There are plans to raise your score. Building your FICO score takes time. It can be hard to make a significant change in your FICO score with quick fixes, but your score can improve in a year or two by monitoring your credit report and by using your credit wisely. The best way to do this is to know your FICO score. You'll improve your credit score by using these tips:
- Keep up with payments. Your credit score plummets with every account that goes to collections. It's one of the reasons people who have recently experienced job loss see the biggest hit in their credit score. Yes, it takes longer to rebuild your credit this way, but it's the surest way to show that you're responsible enough to make payments to a bank.
- Ensure that your credit history is correct. If you find mistakes on your credit report, contact the bureau requesting that the item be removed. If you have a common name or the same name as a family member, you'll want to give extra care to make sure the activity reported is correct.
- Even out your debt. At first, this doesn't sound like a good idea. But, you don't want to have one card that is at the limit and have your remaining cards at a zero balance. It's better to have each of your cards at a lower balance than to have the bulk of your debt transferred to one card.
- Apply for gas station cards or store credit. For those who have non-existent credit or less-than-stellar credit, department store credit cards and gas credit cards are ways to obtain credit, increase your spending limits and keep up your payments, which will raise your FICO score. You should always avoid charging a large balance for more than a couple of months because these types of cards more than likely have a larger interest rate.
- Keep your cards active. Whether you have older cards, or are just getting started with credit, be sure to use your cards to make sure your accounts stay active. But, pay them off in one or two payments.
Now that you're better informed about credit reporting, you'll be able to successfully take the first steps to homeownership, and that is improving your FICO score.
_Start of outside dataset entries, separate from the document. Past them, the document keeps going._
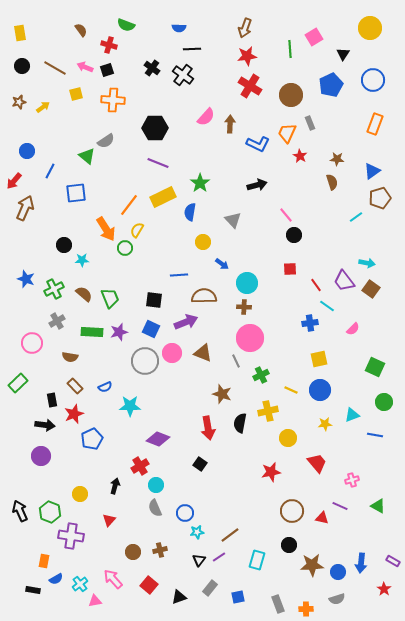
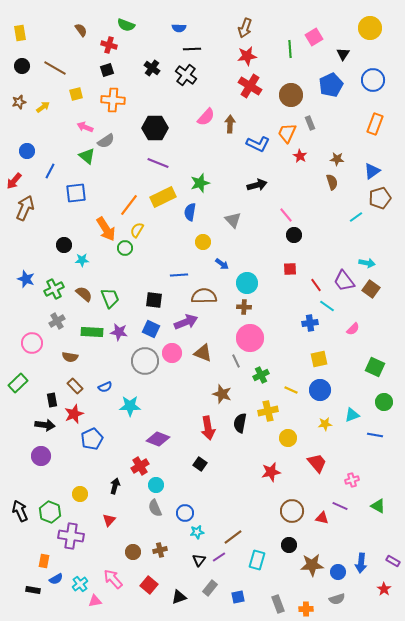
pink arrow at (85, 67): moved 60 px down
black cross at (183, 75): moved 3 px right
green star at (200, 183): rotated 18 degrees clockwise
purple star at (119, 332): rotated 24 degrees clockwise
brown line at (230, 535): moved 3 px right, 2 px down
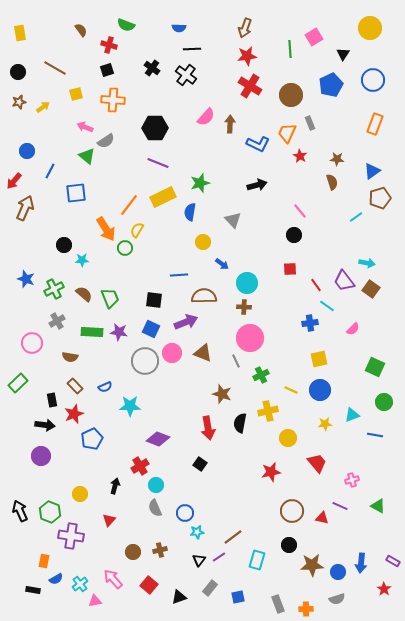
black circle at (22, 66): moved 4 px left, 6 px down
pink line at (286, 215): moved 14 px right, 4 px up
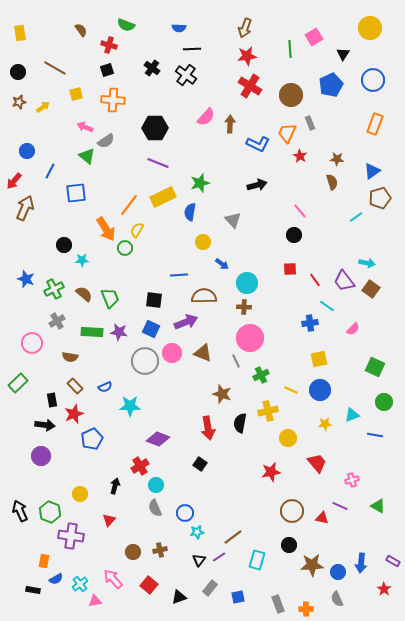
red line at (316, 285): moved 1 px left, 5 px up
gray semicircle at (337, 599): rotated 84 degrees clockwise
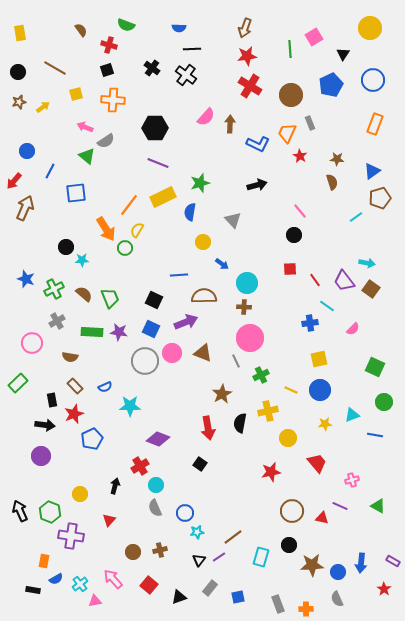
black circle at (64, 245): moved 2 px right, 2 px down
black square at (154, 300): rotated 18 degrees clockwise
brown star at (222, 394): rotated 24 degrees clockwise
cyan rectangle at (257, 560): moved 4 px right, 3 px up
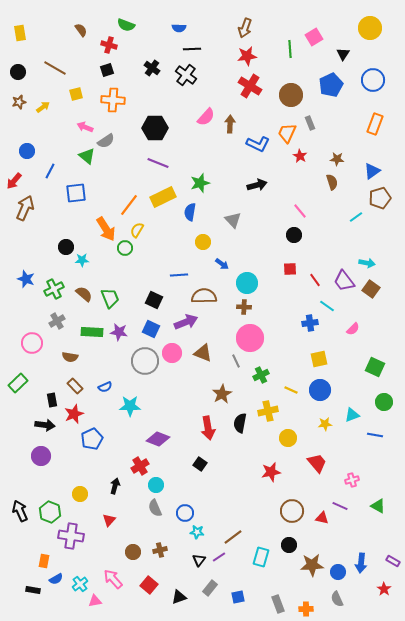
cyan star at (197, 532): rotated 16 degrees clockwise
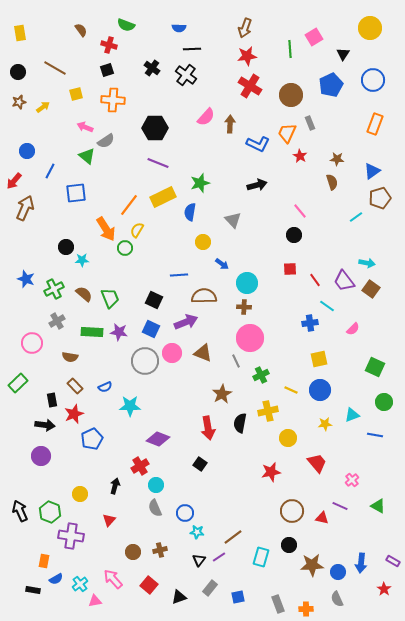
pink cross at (352, 480): rotated 24 degrees counterclockwise
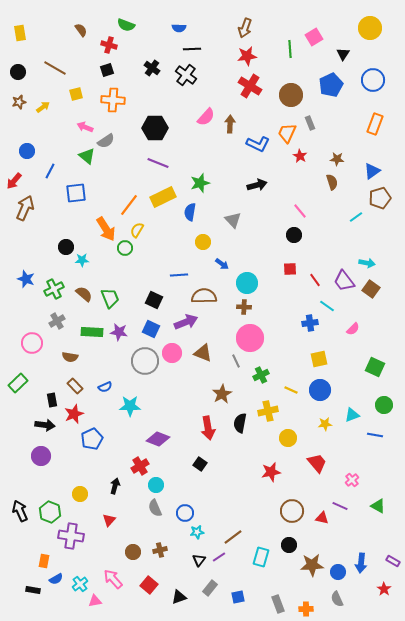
green circle at (384, 402): moved 3 px down
cyan star at (197, 532): rotated 16 degrees counterclockwise
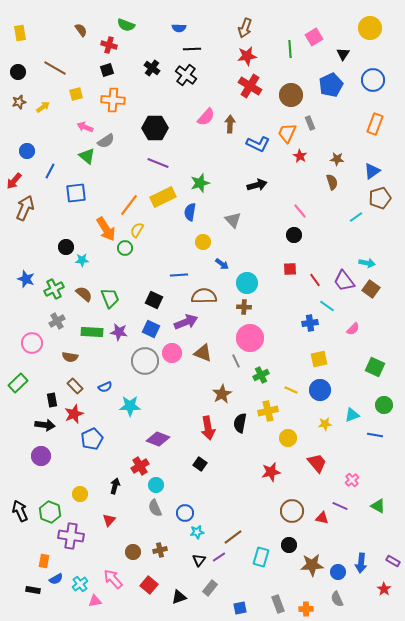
blue square at (238, 597): moved 2 px right, 11 px down
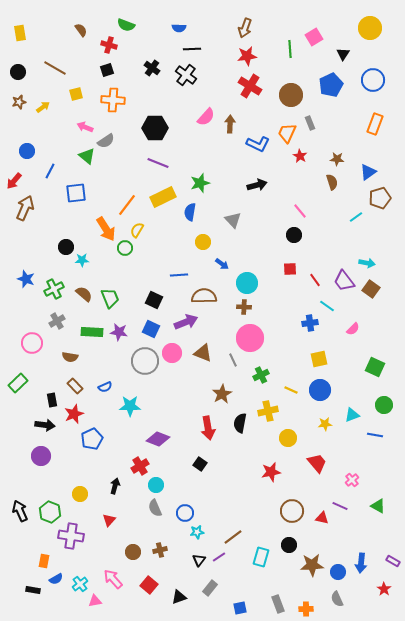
blue triangle at (372, 171): moved 4 px left, 1 px down
orange line at (129, 205): moved 2 px left
gray line at (236, 361): moved 3 px left, 1 px up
Remember that when you're ready to apply for a loan to purchase a home, you'll want to keep your credit inquiries within a two-week window to avoid adverse effects on your credit score. With the help of Pat Douglas Realtors, shopping for a mortgage is sure to go more smoothly so you, too, can achieve home ownership.
Get more information by visiting myFICO.com, Fair Isaac's informational site and review your credit history for free at annualcreditreport.com. And, for a small payment, you can get your FICO score from each bureau on their websites: equifax.com, experian.com and transunion.com.